══ INPUT MATERIAL

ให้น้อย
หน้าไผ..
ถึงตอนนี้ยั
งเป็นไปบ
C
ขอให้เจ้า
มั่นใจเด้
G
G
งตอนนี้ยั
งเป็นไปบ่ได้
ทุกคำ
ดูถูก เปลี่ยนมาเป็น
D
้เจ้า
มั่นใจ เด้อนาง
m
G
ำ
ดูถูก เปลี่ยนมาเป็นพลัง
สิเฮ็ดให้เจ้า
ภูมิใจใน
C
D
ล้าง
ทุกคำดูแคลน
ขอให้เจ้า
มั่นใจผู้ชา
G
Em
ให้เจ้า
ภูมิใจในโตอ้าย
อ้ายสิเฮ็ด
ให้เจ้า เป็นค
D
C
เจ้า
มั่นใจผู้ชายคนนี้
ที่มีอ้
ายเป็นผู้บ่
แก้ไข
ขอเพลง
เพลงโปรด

════
══ INPUT MATERIAL

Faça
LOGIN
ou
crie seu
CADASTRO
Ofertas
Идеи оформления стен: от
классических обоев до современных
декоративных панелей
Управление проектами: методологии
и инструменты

════

▶ _WHAT IS EXPECTED_: From the entries above, restate word for word the lines from the line containing "Идеи оформления стен: от" to the line containing "и инструменты", both ends included, and nothing more.

▶ _WRITTEN RESPONSE_:
Идеи оформления стен: от
классических обоев до современных
декоративных панелей
Управление проектами: методологии
и инструменты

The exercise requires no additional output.